Breaking the Loss Limitation of On-chip High-confinement Resonators

TL;DR

This paper demonstrates that by addressing surface roughness, high-confinement silicon nitride on-chip resonators with extremely high quality factors can be achieved, enabling advanced integrated photonic applications.

Contribution

It introduces a systematic approach to overcoming loss limitations in high-confinement Si3N4 resonators, achieving record quality factors and revealing the material absorption limit.

Findings

Achieved Q factors of 37 million and 67 million in Si3N4 ring resonators.

Identified material absorption limit of 0.13 dB/m corresponding to Q of at least 170 million.

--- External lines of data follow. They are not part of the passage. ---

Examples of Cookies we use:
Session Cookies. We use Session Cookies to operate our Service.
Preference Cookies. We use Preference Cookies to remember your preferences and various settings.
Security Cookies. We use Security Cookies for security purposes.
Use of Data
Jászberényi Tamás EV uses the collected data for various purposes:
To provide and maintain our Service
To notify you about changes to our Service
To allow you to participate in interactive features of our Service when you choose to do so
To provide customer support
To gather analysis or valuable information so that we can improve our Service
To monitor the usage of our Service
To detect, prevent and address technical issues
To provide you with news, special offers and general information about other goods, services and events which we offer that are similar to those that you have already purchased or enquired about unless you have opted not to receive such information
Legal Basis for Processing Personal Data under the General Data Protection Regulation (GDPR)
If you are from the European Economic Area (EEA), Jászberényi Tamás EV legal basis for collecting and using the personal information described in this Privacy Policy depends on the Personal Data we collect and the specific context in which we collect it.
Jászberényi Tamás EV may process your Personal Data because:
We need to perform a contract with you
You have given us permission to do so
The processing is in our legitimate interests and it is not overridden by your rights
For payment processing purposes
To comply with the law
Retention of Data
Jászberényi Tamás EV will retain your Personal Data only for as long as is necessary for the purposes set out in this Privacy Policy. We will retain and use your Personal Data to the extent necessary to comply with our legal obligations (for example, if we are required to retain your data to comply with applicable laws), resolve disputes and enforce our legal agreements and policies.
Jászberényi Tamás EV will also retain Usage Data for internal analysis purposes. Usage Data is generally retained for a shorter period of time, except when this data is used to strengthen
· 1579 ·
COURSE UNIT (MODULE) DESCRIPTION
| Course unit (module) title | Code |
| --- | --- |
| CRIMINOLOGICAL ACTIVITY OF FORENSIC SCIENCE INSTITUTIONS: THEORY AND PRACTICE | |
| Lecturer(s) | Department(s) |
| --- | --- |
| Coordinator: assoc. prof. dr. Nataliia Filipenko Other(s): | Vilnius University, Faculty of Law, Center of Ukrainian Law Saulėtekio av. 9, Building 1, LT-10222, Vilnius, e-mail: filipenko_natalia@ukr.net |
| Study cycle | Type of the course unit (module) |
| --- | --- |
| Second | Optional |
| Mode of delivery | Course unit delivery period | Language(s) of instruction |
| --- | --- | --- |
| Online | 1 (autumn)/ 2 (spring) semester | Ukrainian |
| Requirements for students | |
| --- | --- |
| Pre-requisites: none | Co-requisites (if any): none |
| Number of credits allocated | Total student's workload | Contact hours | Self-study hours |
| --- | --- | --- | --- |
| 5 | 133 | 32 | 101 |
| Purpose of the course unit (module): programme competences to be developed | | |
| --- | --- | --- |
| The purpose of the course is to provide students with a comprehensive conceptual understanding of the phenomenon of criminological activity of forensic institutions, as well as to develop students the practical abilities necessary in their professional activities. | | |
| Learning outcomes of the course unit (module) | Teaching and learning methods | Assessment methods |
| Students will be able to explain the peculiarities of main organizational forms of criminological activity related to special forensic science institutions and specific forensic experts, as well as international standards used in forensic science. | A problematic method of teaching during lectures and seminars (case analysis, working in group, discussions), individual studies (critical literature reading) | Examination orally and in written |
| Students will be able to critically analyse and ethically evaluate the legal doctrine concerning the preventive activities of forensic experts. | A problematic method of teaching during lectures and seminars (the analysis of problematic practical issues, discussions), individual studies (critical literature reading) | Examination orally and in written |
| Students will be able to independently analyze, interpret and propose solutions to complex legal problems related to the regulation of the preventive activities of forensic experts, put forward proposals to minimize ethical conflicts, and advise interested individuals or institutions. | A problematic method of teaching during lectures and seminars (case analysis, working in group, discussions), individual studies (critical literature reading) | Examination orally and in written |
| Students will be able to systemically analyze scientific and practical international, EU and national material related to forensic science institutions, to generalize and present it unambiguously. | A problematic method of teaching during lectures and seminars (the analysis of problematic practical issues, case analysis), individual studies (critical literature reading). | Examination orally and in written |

Provided a pathway for ultra-low loss, high-confinement integrated photonic devices.

Abstract

On-chip optical resonators have the promise of revolutionizing numerous fields including metrology and sensing; however, their optical losses have always lagged behind their larger discrete resonator counterparts based on crystalline materials and flowable glass. Silicon nitride (Si3N4) ring resonators open up capabilities for optical routing, frequency comb generation, optical clocks and high precision sensing on an integrated platform. However, simultaneously achieving high quality factor and high confinement in Si3N4 (critical for nonlinear processes for example) remains a challenge. Here, we show that addressing surface roughness enables us to overcome the loss limitations and achieve high-confinement, on-chip ring resonators with a quality factor (Q) of 37 million for a ring with 2.5 {\mu}m width and 67 million for a ring with 10 {\mu}m width. We show a clear systematic path for achieving these high quality factors. Furthermore, we extract the loss limited by the material absorption in our films to be 0.13 dB/m, which corresponds to an absorption limited Q of at least 170 million by comparing two resonators with different degrees of confinement. Our work provides a chip-scale platform for applications such as ultra-low power frequency comb generation, high precision sensing, laser stabilization and sideband resolved optomechanics.